#### WHAT TO WORK ON
In the ash dieback article below, what year did the disease reach Sweden?

#### EXERCISE TEXT
● ● ● ●
SLU news

Continually active defence important against ash dieback

Published: 25 November 2020
A brown area on a grey twig. Photo.

For almost 30 years, ash dieback has ravaged the ash trees of Europe. Millions of trees are gone, and yet some do survive. We still know little about why that is. A new study from the Swedish University of Agricultural Sciences and Uppsala University investigates the defence mechanisms of ash, and shows that part of the defence is continually activated, while other parts are activated only during infection.

In 1992, dead and dying ash trees were discovered in Poland; the first known evidence of what would soon be known as ash dieback. Diseased trees develop brown spots on the leaves, lesions on young shoots, bark damage and in due time thinned crowns. These symptoms spread over the coming years across Europe and reached Sweden in 2003. In 2006, it was discovered that the disease was caused by a fungus, today known as Hymenoscyphus fraxineus.

Asian invasion

It was soon evident that this was an invasive species, a newcomer to which the European ash trees lack defence, but it was not until 2012 that researchers discovered that the fungus originated from eastern Asia, probably introduced to Europe with imported plant material. In its natural habitat, H. fraxineus is a mainly benign endophyte, alternatively a very mild pathogen on eastern Asian ash trees. In European ash, it is a different story. Here, the fungus may all but uninterrupted grow through the petioles into the shoots and kill off the bark and cambium. Such damage occur all over the tree crown, and in many cases lead to tree mortality. 

Some degree of natural resistance

In many cases – but not all, since there is a low level of natural resistance even in the European population. Estimates show that almost 70 % of all infected European ash have perished since the onset of the epidemic. Less than 5 % appear more or less unaffected, whereas the remaining 25 % form a gradient between the extremes. But what is the nature of this resistance? What genetic circumstance make the surviving trees stand out? This is important knowledge to eventually conduct breeding for resistant trees, and the question has recently been attended in a study from the Department of Forest Mycology and Plant Pathology, the Southern Swedish Forest Research Centre at the SLU, and the Department of Ecology and Genetics at UU. Two of the leading authors are Malin Elfstrand and Michelle Cleary.

– The purpose of the study was to compare gene expression in resistant and susceptible ash trees, says Malin. The hypothesis is that gene expression will be different if the tree is resistant, and that this difference may explain the resistance.
● ● ● ●
#### GIVEN INFORMATION
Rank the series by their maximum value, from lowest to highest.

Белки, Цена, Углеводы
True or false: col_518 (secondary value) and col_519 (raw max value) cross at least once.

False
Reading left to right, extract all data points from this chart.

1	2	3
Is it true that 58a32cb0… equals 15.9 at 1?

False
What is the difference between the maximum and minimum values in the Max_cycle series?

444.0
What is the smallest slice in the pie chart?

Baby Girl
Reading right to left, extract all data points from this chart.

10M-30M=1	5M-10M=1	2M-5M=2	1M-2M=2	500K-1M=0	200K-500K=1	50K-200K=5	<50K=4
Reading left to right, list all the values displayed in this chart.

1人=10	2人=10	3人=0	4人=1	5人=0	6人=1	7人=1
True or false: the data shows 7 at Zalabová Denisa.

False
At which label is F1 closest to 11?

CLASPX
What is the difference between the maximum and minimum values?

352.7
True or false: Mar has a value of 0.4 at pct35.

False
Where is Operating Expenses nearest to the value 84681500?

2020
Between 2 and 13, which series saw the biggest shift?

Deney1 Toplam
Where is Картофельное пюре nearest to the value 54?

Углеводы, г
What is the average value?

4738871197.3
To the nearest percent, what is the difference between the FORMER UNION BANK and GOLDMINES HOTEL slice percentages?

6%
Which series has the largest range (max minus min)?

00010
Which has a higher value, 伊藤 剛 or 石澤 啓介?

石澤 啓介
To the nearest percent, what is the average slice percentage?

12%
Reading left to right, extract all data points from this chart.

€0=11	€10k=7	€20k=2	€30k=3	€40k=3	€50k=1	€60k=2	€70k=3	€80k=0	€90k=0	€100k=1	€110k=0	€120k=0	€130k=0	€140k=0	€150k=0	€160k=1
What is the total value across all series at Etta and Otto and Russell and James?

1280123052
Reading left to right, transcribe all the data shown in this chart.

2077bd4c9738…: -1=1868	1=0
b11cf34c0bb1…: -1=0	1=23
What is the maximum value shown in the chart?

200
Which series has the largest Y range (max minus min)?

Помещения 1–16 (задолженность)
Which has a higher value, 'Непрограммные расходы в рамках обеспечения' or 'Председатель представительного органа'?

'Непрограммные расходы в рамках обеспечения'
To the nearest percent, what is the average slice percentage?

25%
● ● ● ●
#### SOLUTION FOR THIS EXERCISE
2003